WHAT YOU SHOULD DO: Find each line below that contains the string "развития" and copy those lines out. Case counts.

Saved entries
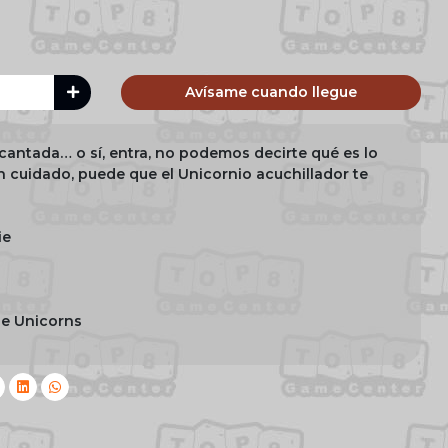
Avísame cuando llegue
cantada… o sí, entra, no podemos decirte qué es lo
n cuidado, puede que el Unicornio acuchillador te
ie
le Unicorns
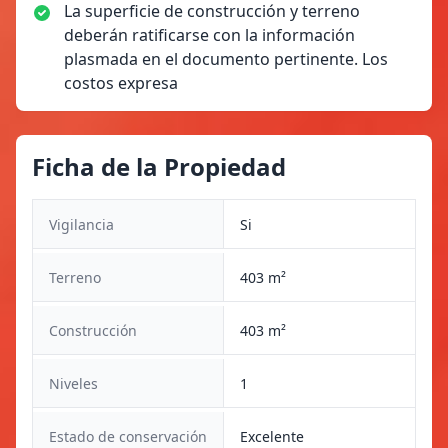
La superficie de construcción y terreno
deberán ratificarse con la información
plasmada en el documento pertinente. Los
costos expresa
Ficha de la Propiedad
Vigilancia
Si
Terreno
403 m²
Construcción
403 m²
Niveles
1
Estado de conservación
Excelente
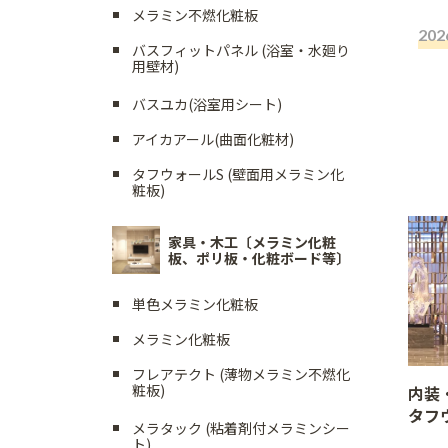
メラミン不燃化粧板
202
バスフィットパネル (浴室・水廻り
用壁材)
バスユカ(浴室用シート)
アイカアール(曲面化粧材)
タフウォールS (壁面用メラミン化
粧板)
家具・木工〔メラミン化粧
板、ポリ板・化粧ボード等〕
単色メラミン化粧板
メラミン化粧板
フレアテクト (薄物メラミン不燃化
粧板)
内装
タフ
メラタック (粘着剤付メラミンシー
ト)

---

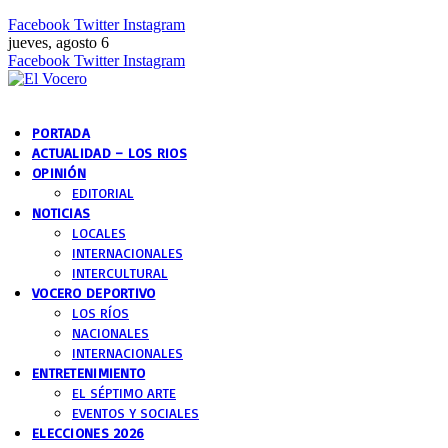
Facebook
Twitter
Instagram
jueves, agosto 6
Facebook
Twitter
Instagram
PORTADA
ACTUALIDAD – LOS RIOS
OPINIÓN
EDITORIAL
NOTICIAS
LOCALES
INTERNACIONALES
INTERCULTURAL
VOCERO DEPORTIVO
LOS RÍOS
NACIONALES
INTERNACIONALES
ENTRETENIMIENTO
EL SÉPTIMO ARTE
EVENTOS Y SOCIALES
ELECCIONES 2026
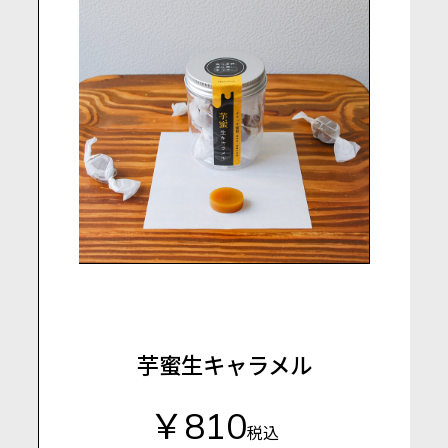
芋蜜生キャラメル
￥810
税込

--

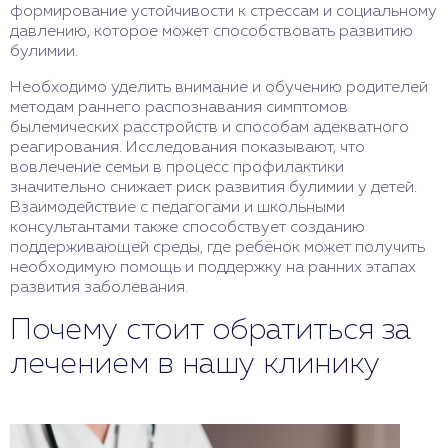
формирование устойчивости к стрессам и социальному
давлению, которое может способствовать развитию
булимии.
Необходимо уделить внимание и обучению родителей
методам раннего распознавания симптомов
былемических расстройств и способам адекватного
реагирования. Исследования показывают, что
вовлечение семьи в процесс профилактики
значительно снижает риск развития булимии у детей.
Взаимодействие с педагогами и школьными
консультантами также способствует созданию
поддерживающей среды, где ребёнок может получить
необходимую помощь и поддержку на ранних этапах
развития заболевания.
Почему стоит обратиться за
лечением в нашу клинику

RESPONSE BELOW:
значительно снижает риск развития булимии у детей.
развития заболевания.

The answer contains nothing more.